YOUR TASK: With the pictures left out, print exactly the lines below that run from the one containing "Table 4. Percentage" through the one containing "Table 4. Comparison".

DATA:
□ □ □ □

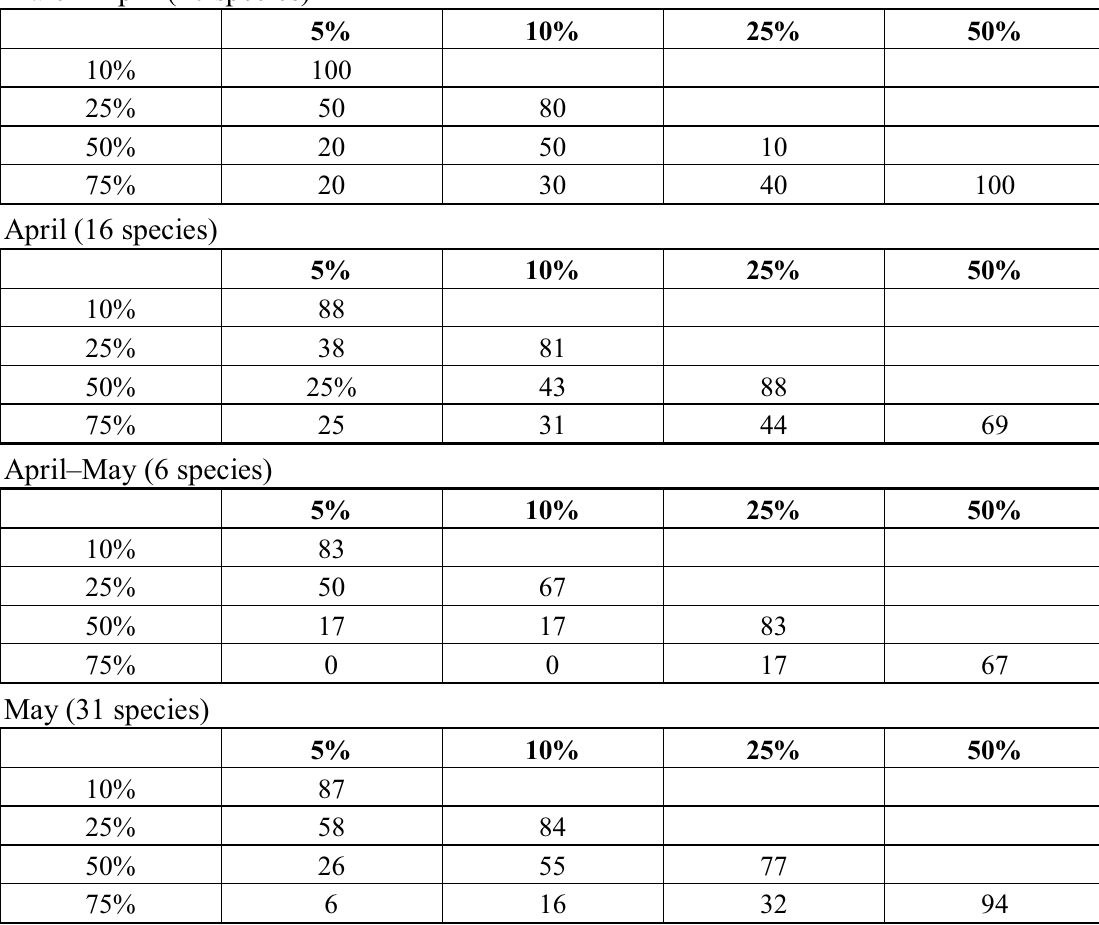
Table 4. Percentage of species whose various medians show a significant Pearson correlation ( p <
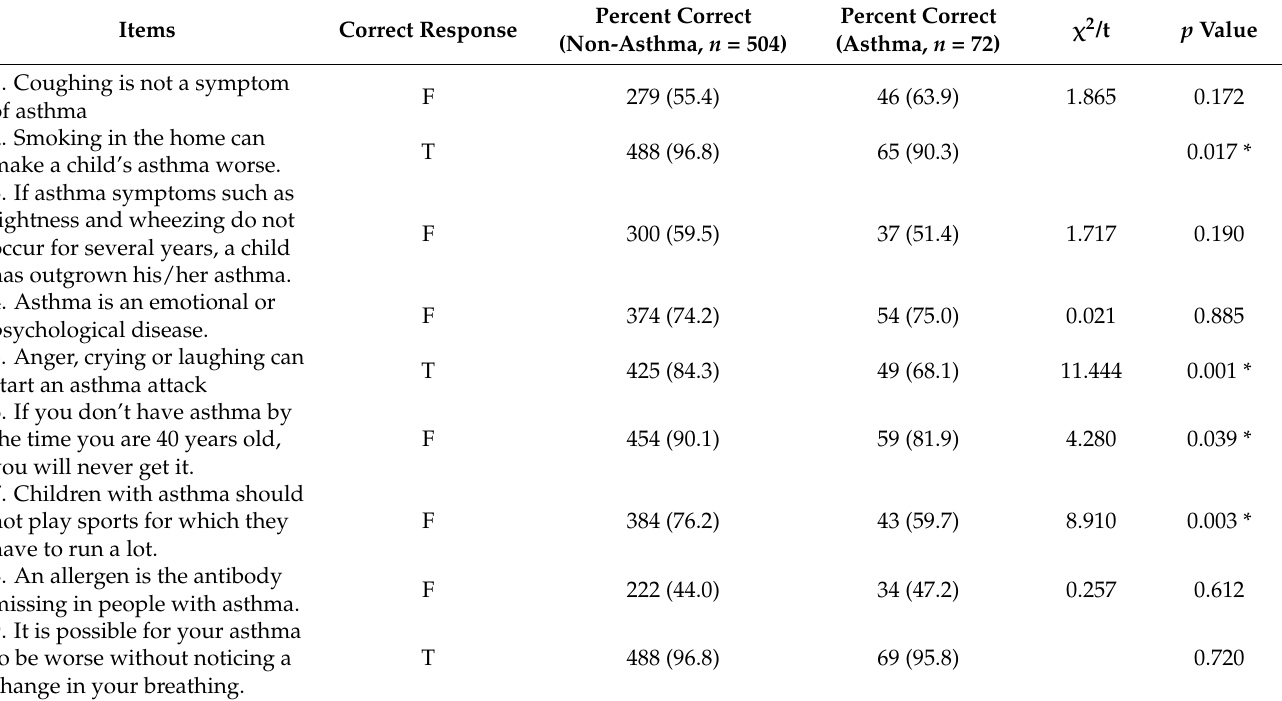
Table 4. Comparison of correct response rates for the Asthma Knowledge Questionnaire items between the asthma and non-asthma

□ □ □ □

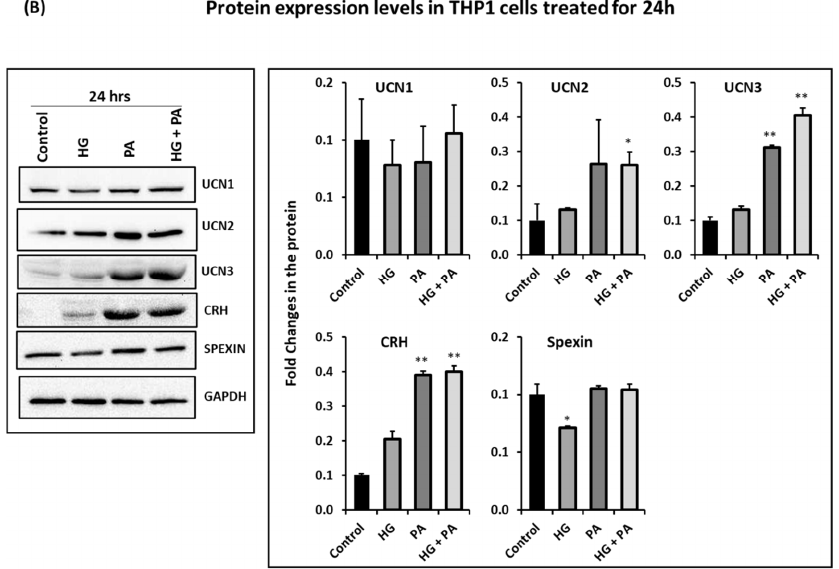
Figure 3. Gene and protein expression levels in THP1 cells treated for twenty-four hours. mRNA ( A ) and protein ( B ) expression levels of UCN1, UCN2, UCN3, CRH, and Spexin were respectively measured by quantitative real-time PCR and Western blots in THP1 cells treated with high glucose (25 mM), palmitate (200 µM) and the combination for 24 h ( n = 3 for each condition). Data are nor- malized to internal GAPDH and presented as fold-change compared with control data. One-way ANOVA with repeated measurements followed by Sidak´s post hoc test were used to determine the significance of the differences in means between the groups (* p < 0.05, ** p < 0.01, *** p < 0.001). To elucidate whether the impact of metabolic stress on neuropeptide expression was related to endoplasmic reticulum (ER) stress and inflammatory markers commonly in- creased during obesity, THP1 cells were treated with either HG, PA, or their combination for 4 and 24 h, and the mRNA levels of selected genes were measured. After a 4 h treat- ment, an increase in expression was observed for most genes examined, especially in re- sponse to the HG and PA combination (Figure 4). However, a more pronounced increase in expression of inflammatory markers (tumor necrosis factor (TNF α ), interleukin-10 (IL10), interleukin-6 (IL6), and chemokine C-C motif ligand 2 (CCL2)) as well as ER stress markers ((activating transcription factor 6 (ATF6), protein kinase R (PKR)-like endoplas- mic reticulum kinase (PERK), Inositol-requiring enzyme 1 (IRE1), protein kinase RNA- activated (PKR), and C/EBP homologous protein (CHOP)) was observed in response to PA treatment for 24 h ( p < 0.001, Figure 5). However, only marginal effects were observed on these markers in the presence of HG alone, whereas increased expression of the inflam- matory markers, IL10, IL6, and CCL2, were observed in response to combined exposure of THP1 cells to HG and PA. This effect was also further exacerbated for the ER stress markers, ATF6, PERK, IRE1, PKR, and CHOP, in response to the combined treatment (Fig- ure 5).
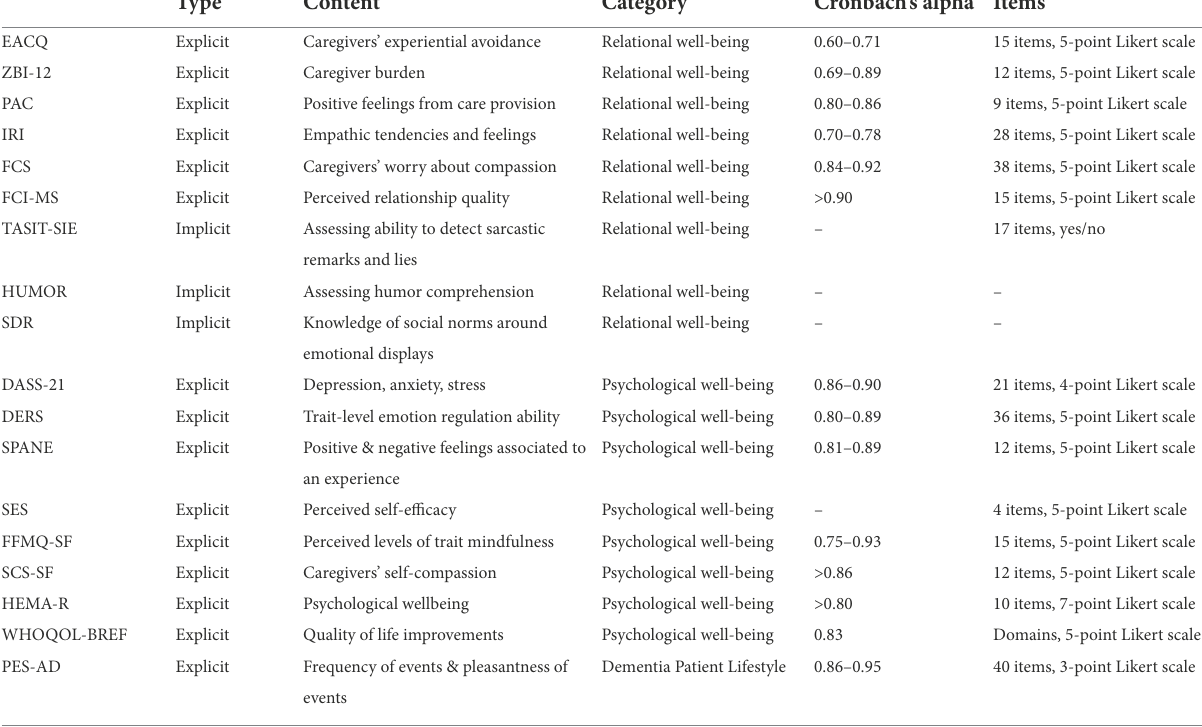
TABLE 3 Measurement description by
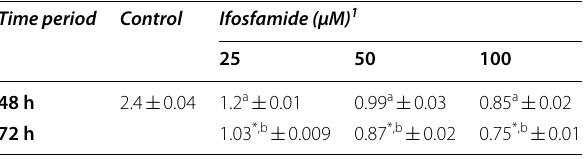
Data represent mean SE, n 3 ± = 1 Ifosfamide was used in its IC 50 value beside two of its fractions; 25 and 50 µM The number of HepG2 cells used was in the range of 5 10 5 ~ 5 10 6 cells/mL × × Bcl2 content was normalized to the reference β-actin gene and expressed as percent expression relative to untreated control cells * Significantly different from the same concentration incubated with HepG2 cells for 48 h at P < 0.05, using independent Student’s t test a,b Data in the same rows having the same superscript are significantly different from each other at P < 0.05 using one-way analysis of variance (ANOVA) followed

□ □ □ □

SOLUTION:
Table 4. Percentage of species whose various medians show a significant Pearson correlation ( p <
Table 4. Comparison of correct response rates for the Asthma Knowledge Questionnaire items between the asthma and non-asthma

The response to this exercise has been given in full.